Task brief
In the passage on the effort to recall Walker, which Democrat was the only one found capable of beating Walker head-to-head in the August Public Policy Poll study?

*** Opening Selected text ***

The Republican Party also is mobilizing across the state, the party's executive director, Stephan Thompson, told The Associated Press. Republicans are preparing for an election even though they are fighting to prevent it, Thompson said.
"I have little doubt the Democrats are going to be able to get the signatures," he acknowledged.
If the Democrats muster the signatures, their next hurdle is fielding a formidable candidate for the inevitable war of words and money.
Democrats are focusing more now on getting signatures than settling on a candidate, the State Journal noted. "We don't have a candidate right now, and we are very comfortable with that," Party Chairman Mike Tate told the State Journal.
Recall organizers don't want to give Walker a target at this point, Tate said.
Former U.S. Sen. Russ Feingold dealt the party’s hopes a blow when he announced he would not run. The 18-year Senate veteran is the only Democrat who was found capable of beating Walker in a head-to-head matchup in an August study by the Democratic-leaning Public Policy Poll.
Mordecai Lee, a University of Wisconsin-Milwaukee political science professor and former Democratic state lawmaker, told the State Journal that a strong name has yet to emerge on candidate lists.
Democrats must find a candidate with "low negatives" if they hope to evict Walker, Lee told the State Journal.
"The Democrats will need a candidate that Walker will have a tough time attacking," he said. "They need to keep the focus on the governor's unpopular moves, not on something negative about their own candidate."
One thing is for sure: If a recall takes place, millions of dollars from inside and outside the state will be in play. The summer recalls set records for spending, with millions flowing from outside the state into both Democratic and Republican campaigns.

*** Closing Selected text ***
*** Opening Information ***

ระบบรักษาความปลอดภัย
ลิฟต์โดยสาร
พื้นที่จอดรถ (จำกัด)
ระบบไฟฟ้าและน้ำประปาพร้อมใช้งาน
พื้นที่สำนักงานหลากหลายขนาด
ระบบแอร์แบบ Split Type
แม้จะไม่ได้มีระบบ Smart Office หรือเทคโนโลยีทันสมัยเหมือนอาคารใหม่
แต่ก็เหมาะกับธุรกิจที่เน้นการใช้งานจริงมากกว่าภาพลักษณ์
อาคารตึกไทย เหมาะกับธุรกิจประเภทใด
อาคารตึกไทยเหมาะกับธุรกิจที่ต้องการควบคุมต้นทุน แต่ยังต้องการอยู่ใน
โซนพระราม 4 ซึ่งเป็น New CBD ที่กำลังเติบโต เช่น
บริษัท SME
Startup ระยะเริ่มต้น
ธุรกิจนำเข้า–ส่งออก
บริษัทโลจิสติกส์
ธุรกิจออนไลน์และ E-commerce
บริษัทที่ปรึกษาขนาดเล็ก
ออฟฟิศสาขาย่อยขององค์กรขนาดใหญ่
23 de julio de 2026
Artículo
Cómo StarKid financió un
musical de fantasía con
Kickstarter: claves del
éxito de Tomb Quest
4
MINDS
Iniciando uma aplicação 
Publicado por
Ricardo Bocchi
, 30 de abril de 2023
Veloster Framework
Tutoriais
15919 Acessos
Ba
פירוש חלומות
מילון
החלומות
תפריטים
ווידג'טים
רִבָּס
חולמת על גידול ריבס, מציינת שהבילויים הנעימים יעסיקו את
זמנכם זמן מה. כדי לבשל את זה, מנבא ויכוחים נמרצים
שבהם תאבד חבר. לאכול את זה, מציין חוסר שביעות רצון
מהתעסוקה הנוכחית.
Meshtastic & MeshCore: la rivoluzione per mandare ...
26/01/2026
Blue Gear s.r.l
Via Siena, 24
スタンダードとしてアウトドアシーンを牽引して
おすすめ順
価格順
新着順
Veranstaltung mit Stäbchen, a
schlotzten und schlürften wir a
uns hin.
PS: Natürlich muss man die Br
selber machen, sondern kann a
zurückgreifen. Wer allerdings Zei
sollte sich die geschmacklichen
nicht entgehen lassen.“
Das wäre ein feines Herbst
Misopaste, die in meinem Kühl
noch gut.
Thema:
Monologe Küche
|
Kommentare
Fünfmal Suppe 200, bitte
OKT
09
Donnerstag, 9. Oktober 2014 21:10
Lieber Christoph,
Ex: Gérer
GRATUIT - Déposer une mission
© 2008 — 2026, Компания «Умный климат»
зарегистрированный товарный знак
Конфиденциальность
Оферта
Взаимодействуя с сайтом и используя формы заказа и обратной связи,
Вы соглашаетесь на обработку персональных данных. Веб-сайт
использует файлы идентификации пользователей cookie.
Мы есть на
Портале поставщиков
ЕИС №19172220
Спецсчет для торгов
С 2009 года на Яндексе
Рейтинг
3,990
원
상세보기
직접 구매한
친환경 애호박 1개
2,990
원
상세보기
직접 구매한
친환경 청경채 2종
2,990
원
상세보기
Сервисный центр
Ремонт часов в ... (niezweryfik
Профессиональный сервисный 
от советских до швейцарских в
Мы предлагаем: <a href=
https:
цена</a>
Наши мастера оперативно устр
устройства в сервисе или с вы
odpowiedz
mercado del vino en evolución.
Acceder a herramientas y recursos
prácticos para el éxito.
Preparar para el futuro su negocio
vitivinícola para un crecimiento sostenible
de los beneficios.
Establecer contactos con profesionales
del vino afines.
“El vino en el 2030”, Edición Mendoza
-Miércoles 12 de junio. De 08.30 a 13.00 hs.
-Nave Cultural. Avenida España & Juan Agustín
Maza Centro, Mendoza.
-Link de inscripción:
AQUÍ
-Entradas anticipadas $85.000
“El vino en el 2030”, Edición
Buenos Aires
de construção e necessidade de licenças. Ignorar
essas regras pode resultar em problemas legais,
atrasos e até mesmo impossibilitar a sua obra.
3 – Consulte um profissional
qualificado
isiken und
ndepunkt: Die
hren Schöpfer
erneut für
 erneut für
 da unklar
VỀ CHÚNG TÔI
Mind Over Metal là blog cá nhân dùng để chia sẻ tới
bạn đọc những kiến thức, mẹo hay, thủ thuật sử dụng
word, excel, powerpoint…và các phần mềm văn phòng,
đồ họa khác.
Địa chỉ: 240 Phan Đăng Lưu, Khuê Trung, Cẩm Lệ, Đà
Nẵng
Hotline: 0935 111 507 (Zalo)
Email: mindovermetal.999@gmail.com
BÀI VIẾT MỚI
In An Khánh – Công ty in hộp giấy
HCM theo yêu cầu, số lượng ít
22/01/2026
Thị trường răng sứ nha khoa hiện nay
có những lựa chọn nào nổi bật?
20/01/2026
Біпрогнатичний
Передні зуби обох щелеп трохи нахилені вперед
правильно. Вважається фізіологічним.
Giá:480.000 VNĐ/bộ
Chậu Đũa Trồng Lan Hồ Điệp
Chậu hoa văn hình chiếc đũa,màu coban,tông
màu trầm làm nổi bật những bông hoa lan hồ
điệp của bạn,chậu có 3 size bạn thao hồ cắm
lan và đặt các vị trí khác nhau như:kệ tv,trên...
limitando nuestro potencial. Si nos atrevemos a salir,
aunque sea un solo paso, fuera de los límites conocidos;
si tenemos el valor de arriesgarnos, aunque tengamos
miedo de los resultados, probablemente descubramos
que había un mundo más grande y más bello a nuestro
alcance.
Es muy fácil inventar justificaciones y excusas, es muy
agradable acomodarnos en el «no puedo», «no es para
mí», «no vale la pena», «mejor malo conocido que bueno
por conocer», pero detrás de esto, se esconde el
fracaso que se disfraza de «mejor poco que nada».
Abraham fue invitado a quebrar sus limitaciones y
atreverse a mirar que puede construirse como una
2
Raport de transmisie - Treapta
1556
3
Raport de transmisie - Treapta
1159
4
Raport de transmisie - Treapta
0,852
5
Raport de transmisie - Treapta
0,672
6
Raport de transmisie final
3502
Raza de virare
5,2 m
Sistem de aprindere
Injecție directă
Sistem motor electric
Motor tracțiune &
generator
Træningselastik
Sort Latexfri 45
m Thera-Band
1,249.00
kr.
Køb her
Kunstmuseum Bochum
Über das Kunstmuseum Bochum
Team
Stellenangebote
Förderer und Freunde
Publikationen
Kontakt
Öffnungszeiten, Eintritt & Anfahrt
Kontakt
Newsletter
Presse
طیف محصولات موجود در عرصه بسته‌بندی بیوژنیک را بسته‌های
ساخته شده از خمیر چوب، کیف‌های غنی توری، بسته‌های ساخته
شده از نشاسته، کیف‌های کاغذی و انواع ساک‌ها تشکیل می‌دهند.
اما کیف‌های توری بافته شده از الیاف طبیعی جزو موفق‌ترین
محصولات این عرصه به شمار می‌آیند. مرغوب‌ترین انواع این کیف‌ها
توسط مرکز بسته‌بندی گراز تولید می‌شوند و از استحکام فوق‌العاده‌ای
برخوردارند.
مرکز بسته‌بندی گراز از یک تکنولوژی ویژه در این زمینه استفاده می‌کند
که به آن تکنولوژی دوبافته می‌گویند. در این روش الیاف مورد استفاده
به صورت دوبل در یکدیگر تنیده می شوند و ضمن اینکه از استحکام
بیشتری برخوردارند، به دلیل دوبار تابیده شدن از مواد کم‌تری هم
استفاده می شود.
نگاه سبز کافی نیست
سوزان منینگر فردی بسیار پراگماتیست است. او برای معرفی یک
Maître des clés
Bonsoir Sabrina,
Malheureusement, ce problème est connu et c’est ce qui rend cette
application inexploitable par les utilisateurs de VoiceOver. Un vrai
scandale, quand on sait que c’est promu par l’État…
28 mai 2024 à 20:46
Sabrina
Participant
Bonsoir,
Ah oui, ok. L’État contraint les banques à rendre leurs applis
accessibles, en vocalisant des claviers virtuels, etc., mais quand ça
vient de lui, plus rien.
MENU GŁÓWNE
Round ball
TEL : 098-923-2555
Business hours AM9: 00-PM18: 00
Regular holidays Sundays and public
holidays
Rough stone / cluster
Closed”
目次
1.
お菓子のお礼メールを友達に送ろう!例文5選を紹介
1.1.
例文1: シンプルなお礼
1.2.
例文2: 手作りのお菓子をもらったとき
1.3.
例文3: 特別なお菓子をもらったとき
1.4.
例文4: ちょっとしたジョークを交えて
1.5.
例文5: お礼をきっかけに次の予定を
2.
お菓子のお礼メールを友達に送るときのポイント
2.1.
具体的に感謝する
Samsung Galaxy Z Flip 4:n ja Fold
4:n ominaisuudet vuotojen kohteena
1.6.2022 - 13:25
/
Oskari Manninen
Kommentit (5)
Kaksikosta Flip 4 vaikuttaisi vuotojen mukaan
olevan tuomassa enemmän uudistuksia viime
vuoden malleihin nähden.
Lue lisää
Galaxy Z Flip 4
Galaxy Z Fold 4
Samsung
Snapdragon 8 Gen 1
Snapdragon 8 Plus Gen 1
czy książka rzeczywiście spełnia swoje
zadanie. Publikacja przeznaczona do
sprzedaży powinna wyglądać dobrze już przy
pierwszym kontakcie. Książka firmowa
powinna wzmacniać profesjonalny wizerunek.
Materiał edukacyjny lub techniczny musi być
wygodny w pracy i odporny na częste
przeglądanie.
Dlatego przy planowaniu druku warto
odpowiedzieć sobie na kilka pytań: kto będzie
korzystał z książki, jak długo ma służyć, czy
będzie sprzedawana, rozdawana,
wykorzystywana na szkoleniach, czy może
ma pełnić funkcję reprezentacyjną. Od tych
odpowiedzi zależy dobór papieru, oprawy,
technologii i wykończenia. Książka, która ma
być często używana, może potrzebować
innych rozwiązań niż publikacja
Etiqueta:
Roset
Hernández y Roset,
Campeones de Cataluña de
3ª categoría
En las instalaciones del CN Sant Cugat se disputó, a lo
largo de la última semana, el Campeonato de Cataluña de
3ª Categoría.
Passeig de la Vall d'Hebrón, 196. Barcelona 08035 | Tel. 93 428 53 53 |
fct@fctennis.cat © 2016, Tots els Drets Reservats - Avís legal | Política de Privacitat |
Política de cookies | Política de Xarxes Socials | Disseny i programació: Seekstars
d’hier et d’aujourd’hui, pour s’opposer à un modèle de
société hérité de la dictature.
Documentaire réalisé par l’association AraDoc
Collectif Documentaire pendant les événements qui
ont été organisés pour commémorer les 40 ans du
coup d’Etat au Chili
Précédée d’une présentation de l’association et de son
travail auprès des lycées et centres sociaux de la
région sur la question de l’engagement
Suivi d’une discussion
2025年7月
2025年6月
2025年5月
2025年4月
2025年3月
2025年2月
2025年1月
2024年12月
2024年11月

*** Closing Information ***

Response area
Former U.S. Sen. Russ Feingold.